Problem description: Write out the data again in full, keeping every character the same.

Entries shown:
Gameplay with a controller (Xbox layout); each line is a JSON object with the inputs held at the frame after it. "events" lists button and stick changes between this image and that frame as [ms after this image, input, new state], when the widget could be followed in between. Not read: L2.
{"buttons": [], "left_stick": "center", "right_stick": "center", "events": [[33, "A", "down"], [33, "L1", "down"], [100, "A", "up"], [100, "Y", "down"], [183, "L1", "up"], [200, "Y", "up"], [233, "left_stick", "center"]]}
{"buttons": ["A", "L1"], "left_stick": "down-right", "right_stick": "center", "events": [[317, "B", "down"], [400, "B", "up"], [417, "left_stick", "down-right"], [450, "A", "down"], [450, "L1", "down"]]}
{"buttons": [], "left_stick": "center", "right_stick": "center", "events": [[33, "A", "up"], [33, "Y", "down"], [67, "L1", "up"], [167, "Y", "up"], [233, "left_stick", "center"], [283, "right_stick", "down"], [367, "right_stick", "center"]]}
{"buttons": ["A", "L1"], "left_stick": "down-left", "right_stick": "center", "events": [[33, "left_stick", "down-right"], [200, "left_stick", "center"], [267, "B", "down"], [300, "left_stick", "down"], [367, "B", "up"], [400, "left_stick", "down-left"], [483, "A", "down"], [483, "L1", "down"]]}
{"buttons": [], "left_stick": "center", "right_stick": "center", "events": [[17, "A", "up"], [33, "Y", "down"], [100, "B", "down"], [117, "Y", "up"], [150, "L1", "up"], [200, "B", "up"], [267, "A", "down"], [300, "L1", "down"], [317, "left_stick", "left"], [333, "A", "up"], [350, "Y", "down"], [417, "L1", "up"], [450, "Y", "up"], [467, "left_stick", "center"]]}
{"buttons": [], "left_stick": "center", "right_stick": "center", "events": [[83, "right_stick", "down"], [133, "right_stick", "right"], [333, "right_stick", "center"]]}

Finished exercise:
Gameplay with a controller (Xbox layout); each line is a JSON object with the inputs held at the frame after it. "events" lists button and stick changes between this image and that frame as [ms after this image, input, new state], when the widget could be followed in between. Not read: L2.
{"buttons": [], "left_stick": "center", "right_stick": "center", "events": [[33, "A", "down"], [33, "L1", "down"], [100, "A", "up"], [100, "Y", "down"], [183, "L1", "up"], [200, "Y", "up"], [233, "left_stick", "center"]]}
{"buttons": ["A", "L1"], "left_stick": "down-right", "right_stick": "center", "events": [[317, "B", "down"], [400, "B", "up"], [417, "left_stick", "down-right"], [450, "A", "down"], [450, "L1", "down"]]}
{"buttons": [], "left_stick": "center", "right_stick": "center", "events": [[33, "A", "up"], [33, "Y", "down"], [67, "L1", "up"], [167, "Y", "up"], [233, "left_stick", "center"], [283, "right_stick", "down"], [367, "right_stick", "center"]]}
{"buttons": ["A", "L1"], "left_stick": "down-left", "right_stick": "center", "events": [[33, "left_stick", "down-right"], [200, "left_stick", "center"], [267, "B", "down"], [300, "left_stick", "down"], [367, "B", "up"], [400, "left_stick", "down-left"], [483, "A", "down"], [483, "L1", "down"]]}
{"buttons": [], "left_stick": "center", "right_stick": "center", "events": [[17, "A", "up"], [33, "Y", "down"], [100, "B", "down"], [117, "Y", "up"], [150, "L1", "up"], [200, "B", "up"], [267, "A", "down"], [300, "L1", "down"], [317, "left_stick", "left"], [333, "A", "up"], [350, "Y", "down"], [417, "L1", "up"], [450, "Y", "up"], [467, "left_stick", "center"]]}
{"buttons": [], "left_stick": "center", "right_stick": "center", "events": [[83, "right_stick", "down"], [133, "right_stick", "right"], [333, "right_stick", "center"]]}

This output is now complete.